(Selected extract Opens)

Since then, Superintendent Mike Morris received an email from Town Manager Paul Bockelman (which Mike forwarded to the School Committee members) indicating that Paul would not include the extra amount we requested ($52,800) in his submission of the school budget to the Town Council. He went on to say that the Town Council can add the amount in, with a two-thirds vote of approval by Town Council members. He mentioned that the School Committee could adjust our budget request to remove the extra amount, and bring the total school budget in line with the town’s original budget guidelines.

What does all this mean? Basically, with our vote on March 29, the School Committee agreed to ask the town of Amherst for slightly more than the town had planned to spend on schools for the 22-23 fiscal year. The town had planned to allocate $25,052,500 to the school district for 22-23, and the School Committee asked for an extra $52,800 (for a total of $25,105,300). Paul’s email essentially puts this decision in the hands of the Town Council, who would need to vote with a two-thirds margin to approve the additional funds.

But we did have an opportunity at last night’s meeting to change our request to the town. We could have reconsidered our decision from March 29, and decide to cover the $79,200 entirely with ESSER funds, or shifting money from another budget line item, or a combination of both, in order to remove or lower the additional amount requested of the town.

(Selected extract Closes)
(Listed records Opens)

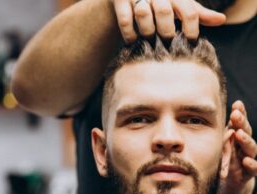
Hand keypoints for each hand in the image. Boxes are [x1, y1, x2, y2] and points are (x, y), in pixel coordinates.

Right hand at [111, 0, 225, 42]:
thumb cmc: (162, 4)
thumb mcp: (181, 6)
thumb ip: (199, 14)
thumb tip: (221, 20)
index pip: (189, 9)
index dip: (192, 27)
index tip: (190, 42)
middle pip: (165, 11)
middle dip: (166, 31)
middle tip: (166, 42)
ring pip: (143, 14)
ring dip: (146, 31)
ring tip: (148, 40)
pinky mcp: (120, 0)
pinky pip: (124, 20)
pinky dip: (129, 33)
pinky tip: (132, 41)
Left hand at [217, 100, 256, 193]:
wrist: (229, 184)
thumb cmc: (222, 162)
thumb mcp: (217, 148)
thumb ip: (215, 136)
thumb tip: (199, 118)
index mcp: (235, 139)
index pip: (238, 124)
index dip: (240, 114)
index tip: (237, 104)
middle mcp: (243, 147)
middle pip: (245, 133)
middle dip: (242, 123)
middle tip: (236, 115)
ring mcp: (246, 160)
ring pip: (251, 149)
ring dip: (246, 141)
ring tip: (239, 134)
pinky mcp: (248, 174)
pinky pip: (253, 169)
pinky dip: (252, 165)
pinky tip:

(Listed records Closes)
(Listed records Opens)

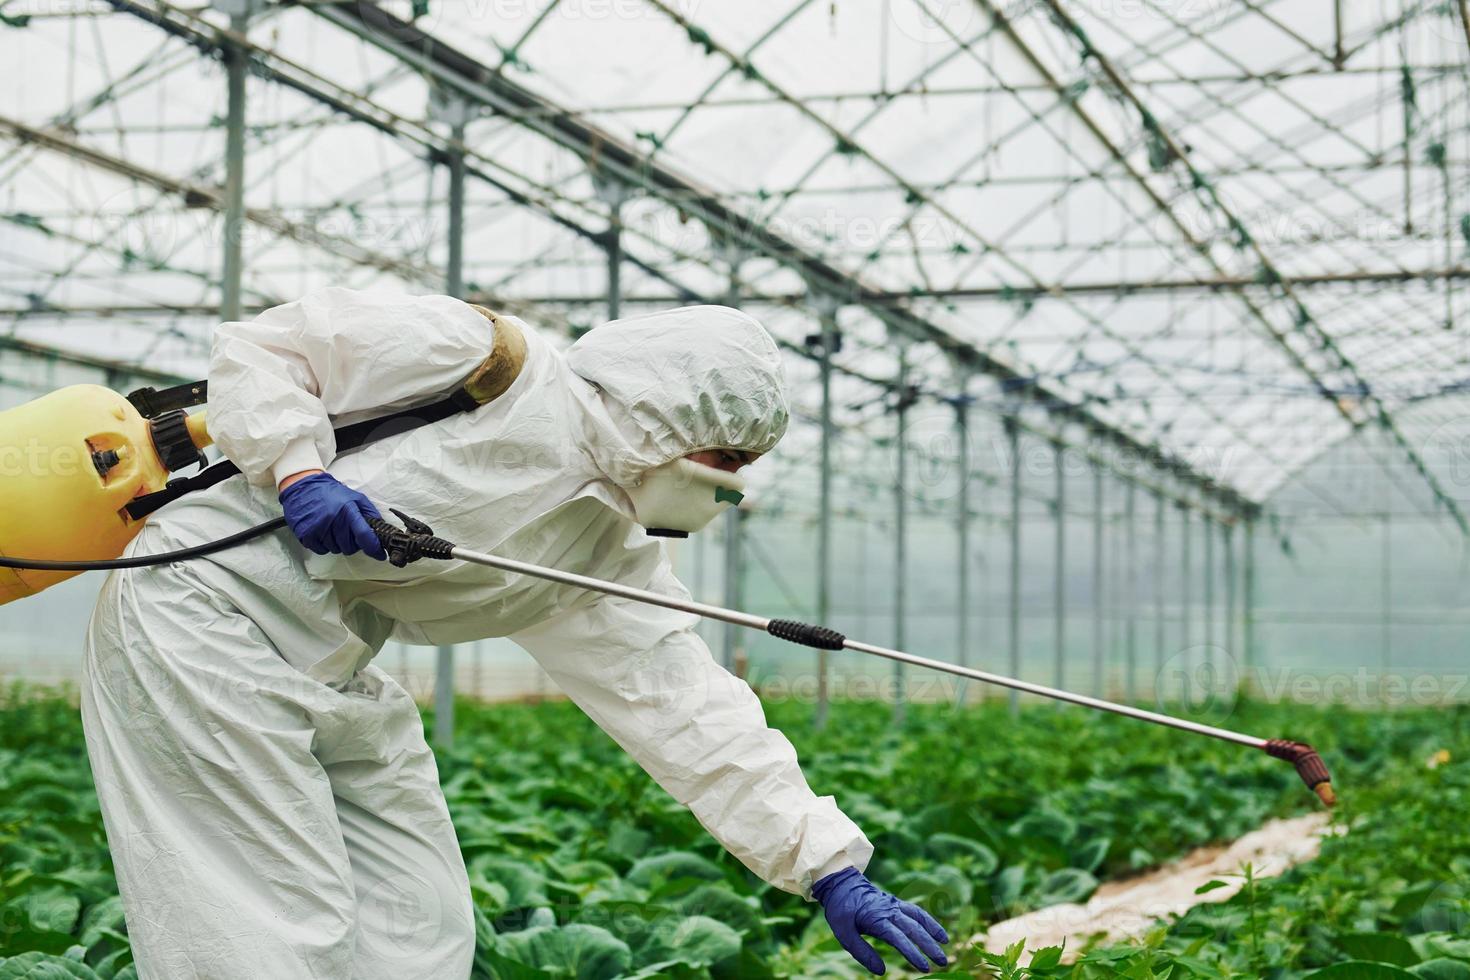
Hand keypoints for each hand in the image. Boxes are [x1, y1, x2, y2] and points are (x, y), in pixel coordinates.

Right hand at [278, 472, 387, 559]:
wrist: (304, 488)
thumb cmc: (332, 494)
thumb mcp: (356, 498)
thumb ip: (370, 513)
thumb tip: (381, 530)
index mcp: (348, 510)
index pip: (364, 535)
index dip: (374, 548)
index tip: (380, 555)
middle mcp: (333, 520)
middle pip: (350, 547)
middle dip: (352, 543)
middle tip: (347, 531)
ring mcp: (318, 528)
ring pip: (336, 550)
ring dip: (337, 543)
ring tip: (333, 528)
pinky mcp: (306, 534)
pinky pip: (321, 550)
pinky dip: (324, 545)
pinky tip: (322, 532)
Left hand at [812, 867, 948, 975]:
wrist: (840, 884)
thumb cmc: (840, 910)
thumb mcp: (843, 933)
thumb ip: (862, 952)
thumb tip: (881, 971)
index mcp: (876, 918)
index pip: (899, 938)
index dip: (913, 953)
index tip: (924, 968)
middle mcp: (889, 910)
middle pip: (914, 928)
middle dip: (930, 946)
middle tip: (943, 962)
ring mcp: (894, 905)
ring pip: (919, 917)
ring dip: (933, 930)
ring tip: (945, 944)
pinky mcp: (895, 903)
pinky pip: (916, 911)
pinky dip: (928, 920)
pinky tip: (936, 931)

(Listed records Closes)
(Listed records Opens)

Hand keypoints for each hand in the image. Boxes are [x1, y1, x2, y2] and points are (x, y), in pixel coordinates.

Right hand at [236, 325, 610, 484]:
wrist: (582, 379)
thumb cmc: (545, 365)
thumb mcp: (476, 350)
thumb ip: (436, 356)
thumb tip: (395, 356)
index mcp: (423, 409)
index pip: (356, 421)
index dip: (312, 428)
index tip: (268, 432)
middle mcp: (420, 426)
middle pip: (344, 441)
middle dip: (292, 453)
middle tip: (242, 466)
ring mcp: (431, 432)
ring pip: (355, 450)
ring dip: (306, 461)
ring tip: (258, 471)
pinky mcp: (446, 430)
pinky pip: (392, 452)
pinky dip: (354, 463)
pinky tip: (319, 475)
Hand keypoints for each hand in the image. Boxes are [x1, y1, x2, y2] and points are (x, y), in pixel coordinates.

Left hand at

(Listed records Closes)

List of tasks
• 1. Answer these questions about the school budget text:
(a) What is the name of the Town Manager?
(b) How much had the town planned to allocate to the school district for 22-23?
(c) What amount could the School Committee have decided to cover entirely with ESSER funds?
• 2. Repeat word for word the part of the school budget text that opens with the words containing "What does all" and closes with "of the town.".

Answers for the tasks
• 1.
(a) Paul Bockelman
(b) $25,052,500
(c) $79,200

• 2.
What does all this mean? Basically, with our vote on March 29, the School Committee agreed to ask the town of Amherst for slightly more than the town had planned to spend on schools for the 22-23 fiscal year. The town had planned to allocate $25,052,500 to the school district for 22-23, and the School Committee asked for an extra $52,800 (for a total of $25,105,300). Paul’s email essentially puts this decision in the hands of the Town Council, who would need to vote with a two-thirds margin to approve the additional funds.

But we did have an opportunity at last night’s meeting to change our request to the town. We could have reconsidered our decision from March 29, and decide to cover the $79,200 entirely with ESSER funds, or shifting money from another budget line item, or a combination of both, in order to remove or lower the additional amount requested of the town.